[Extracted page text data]
┌──

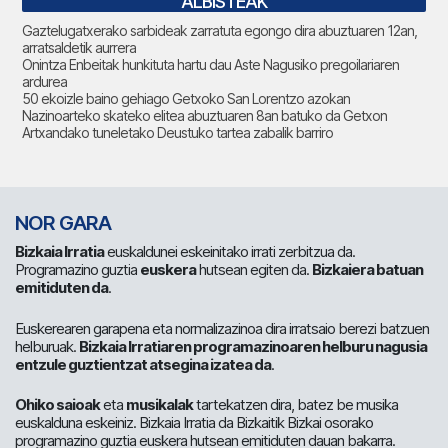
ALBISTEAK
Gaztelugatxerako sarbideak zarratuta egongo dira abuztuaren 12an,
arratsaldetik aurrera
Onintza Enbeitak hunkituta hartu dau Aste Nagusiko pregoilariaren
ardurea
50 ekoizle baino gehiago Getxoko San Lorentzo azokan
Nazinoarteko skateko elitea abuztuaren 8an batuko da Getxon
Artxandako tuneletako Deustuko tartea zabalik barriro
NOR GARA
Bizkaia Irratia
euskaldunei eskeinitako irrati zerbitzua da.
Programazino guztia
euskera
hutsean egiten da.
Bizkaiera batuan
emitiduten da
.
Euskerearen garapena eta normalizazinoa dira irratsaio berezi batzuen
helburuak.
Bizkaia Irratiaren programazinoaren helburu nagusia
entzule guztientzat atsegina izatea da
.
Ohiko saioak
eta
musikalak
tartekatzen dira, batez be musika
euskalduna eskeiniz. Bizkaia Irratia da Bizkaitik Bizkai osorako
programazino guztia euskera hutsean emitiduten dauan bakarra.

└──
┌──

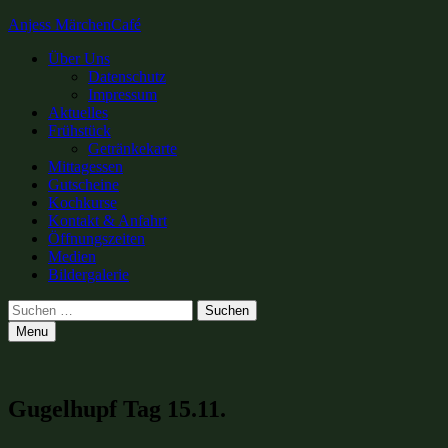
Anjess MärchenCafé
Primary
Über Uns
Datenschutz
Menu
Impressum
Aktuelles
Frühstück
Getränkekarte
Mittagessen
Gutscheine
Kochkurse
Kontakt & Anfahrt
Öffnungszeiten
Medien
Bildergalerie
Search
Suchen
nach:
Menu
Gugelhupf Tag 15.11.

└──

Look above for the line with "Bildergalerie" and the line with "Gugelhupf Tag 15.11."; transcribe both and all lines in between, exactly, and nothing else.

Bildergalerie
Search
Suchen
nach:
Menu
Gugelhupf Tag 15.11.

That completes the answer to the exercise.